━━━ SELECTED EXTRACT ━━━

Let me try explaining it another way.

Because the content we don't allow is significantly less than what we _do_ allow, the rules are geared towards defining what is _excluded_ from being acceptable content.

Dollmaker programs, character generators, and typical in-game avatar builders are _excluded_ because they are not content created by the users. They are user-arranged compilations of content created by someone else. 

Second Life is an _inclusionary_ exception to this rule for three basic reasons:

1. The character building program goes beyond simply picking and chooses pre-generated parts and arranging them together, and allows users to create their own unique building blocks with which to fashion their avatar.

2. The game is of significant interest to the site's target community particularly due to the ability to create anthropomorphic characters in the game.

3. Both of these points are met by Second Life to an extent matched by no other similar game or virtual chat-type program.

When a site has a specific intent, purpose, and focus, it is hardly fair to call it preferential treatment when they allow something within that focus, and don't allow something outside of it.

IMVU Avatars, by all appearances, seem to be just another character generator. They do not meet any of the three points that allow SL to be an exception to the rule. So we are not unfairly excluding them for any reason. They are excluded by default, and don't meet the reasons for exception that SL avatars do, so they would stay excluded.

If he can show us how his avatars were created by him, from scratch, to the extent that exempts SL from the rule, then (as I said), there would be no current rule excluding them.

Again, it is only preferential treatment or bias in the sense that we show preferential treatment to artwork the user made over artwork they just found online somewhere. It is simply the difference between what the site is here to host and what it is not.

And could we please stop misrepresenting the dead horse issue? It doesn't matter which side brings it up, the facts are always skewed and incorrect. 1133 votes out of a userbase of over 20,000, with the decision split by a difference of only ONE vote, does not remotely present a majority in any reasonable sense, except for the _vast_ majority that completely abstained from voting on the matter at all. Nobody was "completely ignored." People on both sides voiced opinions, and a decision was reached. Had the decision gone the other way, it would not have been "completely ignoring" the other side either.

━━━ DATA RECORDS ━━━

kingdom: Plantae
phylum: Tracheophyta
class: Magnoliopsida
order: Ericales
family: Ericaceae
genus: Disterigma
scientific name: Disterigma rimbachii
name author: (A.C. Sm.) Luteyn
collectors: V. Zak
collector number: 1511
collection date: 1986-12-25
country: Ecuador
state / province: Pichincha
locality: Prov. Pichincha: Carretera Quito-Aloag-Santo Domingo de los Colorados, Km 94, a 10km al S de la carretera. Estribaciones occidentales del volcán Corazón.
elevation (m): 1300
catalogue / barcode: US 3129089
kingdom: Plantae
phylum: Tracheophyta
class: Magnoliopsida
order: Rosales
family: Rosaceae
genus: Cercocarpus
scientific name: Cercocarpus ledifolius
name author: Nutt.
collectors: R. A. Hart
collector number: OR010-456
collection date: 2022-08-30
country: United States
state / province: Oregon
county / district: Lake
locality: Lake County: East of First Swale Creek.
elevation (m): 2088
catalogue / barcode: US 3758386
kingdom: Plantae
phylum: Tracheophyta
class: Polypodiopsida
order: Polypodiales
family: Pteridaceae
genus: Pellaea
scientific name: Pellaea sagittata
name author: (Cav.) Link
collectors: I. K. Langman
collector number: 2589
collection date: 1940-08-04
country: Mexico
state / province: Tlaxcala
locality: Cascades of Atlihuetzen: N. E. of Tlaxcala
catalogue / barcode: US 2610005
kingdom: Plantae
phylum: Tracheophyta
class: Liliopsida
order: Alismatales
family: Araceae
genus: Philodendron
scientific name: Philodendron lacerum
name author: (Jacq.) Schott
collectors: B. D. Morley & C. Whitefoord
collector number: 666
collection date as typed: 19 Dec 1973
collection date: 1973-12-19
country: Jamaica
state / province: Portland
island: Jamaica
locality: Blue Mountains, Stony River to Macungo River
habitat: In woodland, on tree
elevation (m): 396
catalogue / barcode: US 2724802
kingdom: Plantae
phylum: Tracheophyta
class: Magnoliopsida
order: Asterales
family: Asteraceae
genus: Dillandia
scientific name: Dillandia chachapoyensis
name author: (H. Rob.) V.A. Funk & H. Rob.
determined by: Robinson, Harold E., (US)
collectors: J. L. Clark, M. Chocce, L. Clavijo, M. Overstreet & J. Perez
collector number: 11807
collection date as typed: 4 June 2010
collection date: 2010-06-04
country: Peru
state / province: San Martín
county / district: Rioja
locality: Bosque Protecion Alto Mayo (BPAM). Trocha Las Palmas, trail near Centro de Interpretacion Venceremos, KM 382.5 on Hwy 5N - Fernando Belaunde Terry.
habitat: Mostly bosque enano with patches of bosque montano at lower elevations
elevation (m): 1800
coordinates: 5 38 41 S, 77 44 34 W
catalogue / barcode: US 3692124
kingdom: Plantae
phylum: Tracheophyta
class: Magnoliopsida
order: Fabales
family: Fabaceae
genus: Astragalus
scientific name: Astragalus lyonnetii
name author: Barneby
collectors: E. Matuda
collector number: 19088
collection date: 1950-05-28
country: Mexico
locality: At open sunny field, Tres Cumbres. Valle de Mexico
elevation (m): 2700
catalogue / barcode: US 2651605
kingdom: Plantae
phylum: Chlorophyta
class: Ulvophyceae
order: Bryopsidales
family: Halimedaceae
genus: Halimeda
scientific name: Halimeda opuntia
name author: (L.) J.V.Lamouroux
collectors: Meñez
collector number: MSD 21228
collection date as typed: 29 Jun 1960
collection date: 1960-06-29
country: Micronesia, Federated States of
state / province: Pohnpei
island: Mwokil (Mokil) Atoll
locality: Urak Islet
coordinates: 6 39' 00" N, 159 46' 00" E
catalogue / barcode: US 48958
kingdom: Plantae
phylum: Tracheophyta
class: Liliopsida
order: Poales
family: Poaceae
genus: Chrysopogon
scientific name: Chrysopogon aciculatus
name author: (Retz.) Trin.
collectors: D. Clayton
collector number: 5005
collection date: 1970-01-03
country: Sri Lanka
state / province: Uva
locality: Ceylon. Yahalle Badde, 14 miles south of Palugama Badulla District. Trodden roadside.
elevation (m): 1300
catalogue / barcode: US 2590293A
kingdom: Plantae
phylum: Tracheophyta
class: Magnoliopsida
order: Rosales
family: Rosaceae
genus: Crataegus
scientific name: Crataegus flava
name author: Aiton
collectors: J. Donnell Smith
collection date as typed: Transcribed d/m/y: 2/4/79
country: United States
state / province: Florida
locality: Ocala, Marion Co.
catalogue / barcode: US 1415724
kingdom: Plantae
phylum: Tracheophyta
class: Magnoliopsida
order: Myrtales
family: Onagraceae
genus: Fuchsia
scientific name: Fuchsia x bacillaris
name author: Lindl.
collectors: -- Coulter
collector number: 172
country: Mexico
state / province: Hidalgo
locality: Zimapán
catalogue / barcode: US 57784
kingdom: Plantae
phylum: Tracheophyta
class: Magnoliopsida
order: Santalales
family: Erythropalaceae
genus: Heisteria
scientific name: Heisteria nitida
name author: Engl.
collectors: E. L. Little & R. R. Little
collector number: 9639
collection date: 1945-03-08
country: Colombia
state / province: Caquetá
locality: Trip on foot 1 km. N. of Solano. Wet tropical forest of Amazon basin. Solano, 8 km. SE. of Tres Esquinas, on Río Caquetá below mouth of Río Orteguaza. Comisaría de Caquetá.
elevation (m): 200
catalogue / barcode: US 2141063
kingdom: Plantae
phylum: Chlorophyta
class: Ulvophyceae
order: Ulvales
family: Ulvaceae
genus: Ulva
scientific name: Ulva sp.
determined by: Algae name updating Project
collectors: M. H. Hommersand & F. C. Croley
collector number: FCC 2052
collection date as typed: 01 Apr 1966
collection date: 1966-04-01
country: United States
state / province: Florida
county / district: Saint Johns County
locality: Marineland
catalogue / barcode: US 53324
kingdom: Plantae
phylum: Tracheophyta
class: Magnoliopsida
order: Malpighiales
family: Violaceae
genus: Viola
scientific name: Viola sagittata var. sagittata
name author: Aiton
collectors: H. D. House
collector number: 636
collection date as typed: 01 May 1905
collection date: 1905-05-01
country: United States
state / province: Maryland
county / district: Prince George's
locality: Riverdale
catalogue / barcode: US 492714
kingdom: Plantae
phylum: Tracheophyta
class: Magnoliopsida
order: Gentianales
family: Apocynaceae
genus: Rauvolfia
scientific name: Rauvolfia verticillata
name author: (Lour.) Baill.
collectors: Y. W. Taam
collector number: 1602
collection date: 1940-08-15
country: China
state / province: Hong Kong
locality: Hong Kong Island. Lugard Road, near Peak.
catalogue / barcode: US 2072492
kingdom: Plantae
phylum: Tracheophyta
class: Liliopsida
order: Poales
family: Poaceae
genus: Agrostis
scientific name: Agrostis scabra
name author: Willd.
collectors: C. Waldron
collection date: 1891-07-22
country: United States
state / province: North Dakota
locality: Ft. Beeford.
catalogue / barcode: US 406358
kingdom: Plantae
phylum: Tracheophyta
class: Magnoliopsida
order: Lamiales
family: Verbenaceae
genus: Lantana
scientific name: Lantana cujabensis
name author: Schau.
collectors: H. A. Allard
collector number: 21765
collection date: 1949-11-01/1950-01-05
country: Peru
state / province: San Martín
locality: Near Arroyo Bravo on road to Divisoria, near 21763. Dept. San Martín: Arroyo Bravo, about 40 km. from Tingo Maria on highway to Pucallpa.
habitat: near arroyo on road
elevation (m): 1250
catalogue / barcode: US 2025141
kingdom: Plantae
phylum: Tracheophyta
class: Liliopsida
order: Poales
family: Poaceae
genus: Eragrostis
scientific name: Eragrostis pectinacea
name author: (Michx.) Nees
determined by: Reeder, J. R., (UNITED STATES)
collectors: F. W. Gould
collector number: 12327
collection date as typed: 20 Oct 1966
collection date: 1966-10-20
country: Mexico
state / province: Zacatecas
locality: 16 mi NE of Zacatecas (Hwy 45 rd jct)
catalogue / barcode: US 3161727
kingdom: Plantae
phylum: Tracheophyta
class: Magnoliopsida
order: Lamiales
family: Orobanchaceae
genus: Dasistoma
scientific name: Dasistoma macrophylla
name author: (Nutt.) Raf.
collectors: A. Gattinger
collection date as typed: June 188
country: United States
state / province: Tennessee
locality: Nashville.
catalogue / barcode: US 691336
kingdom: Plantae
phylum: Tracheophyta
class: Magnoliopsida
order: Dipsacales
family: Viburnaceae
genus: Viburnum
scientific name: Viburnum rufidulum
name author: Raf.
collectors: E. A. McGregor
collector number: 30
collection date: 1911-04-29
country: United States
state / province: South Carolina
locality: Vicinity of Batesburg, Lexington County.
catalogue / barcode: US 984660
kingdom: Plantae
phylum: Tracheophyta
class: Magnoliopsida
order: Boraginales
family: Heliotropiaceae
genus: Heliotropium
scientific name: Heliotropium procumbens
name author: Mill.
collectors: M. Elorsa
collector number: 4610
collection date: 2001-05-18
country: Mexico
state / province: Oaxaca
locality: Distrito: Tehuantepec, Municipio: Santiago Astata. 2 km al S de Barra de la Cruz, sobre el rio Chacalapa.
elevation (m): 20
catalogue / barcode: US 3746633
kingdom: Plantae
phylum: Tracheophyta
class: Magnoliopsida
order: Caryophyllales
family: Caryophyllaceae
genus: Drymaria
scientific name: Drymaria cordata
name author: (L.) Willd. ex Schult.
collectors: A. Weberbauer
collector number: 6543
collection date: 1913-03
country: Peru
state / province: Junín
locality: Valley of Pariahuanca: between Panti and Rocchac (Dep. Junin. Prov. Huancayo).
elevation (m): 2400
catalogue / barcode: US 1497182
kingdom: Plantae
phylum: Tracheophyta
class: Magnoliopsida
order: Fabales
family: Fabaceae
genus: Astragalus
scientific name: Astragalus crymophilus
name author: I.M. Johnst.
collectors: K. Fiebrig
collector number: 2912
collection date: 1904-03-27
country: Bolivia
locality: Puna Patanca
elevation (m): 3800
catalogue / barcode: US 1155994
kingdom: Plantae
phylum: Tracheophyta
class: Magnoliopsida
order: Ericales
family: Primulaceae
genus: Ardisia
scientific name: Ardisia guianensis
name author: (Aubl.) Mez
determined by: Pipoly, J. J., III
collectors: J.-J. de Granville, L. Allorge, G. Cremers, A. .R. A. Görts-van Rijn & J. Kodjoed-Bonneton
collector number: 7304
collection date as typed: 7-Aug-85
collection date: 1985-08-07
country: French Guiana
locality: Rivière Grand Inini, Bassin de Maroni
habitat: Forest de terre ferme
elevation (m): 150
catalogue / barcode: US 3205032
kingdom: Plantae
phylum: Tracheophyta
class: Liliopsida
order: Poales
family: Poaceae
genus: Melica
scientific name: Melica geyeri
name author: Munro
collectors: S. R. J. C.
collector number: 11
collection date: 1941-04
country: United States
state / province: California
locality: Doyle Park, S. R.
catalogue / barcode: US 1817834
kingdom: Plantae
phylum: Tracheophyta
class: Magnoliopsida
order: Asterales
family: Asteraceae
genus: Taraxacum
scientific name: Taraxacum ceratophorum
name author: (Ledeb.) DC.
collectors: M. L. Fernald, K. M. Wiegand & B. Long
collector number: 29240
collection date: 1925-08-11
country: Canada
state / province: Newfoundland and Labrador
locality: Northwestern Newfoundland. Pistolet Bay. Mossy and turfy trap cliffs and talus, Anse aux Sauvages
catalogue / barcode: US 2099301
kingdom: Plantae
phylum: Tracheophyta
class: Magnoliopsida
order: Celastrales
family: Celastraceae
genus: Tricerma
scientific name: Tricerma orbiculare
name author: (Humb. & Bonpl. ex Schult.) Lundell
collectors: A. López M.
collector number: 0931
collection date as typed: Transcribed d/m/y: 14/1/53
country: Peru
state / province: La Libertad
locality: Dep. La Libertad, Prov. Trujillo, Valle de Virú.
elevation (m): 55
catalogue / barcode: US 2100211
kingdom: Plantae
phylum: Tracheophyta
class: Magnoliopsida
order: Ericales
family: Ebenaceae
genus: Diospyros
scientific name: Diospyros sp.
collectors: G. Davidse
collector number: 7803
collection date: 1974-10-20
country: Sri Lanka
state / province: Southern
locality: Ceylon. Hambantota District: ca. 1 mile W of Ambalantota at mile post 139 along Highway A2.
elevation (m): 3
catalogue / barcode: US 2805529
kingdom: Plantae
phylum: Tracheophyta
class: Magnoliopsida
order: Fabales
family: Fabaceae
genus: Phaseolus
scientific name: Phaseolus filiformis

━━━

GIVEN TASK
Could you update the passage of the avatar-rules post from "When a site" to "rule excluding them.", swapping "preferential treatment" for "favoritism"?

WRITTEN ANSWER
When a site has a specific intent, purpose, and focus, it is hardly fair to call it favoritism when they allow something within that focus, and don't allow something outside of it.

IMVU Avatars, by all appearances, seem to be just another character generator. They do not meet any of the three points that allow SL to be an exception to the rule. So we are not unfairly excluding them for any reason. They are excluded by default, and don't meet the reasons for exception that SL avatars do, so they would stay excluded.

If he can show us how his avatars were created by him, from scratch, to the extent that exempts SL from the rule, then (as I said), there would be no current rule excluding them.